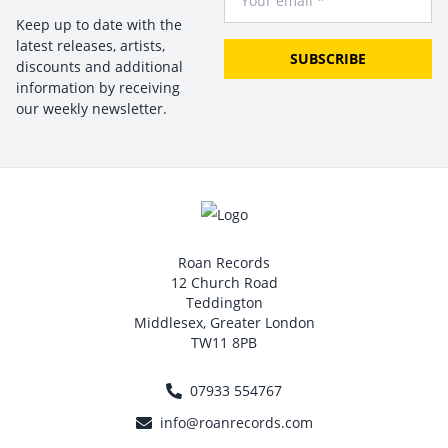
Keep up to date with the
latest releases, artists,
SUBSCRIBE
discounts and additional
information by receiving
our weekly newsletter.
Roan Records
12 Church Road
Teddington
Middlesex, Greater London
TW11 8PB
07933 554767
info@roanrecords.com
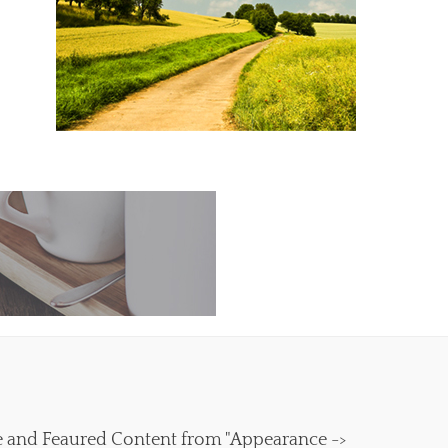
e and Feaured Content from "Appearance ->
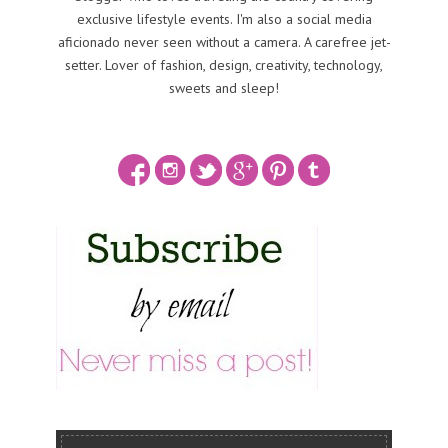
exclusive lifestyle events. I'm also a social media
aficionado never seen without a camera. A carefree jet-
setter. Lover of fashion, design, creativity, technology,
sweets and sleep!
__________
TASK ITEM
Render the text lines of the material above as a JSON list of strings, one string per line, skipping blank lines and leaving out the pictures.

YOUR RESPONSE
[
  "Keep up to date with the",
  "latest releases, artists,",
  "SUBSCRIBE",
  "discounts and additional",
  "information by receiving",
  "our weekly newsletter.",
  "Roan Records",
  "12 Church Road",
  "Teddington",
  "Middlesex, Greater London",
  "TW11 8PB",
  "07933 554767",
  "info@roanrecords.com",
  "e and Feaured Content from \"Appearance ->",
  "exclusive lifestyle events. I'm also a social media",
  "aficionado never seen without a camera. A carefree jet-",
  "setter. Lover of fashion, design, creativity, technology,",
  "sweets and sleep!"
]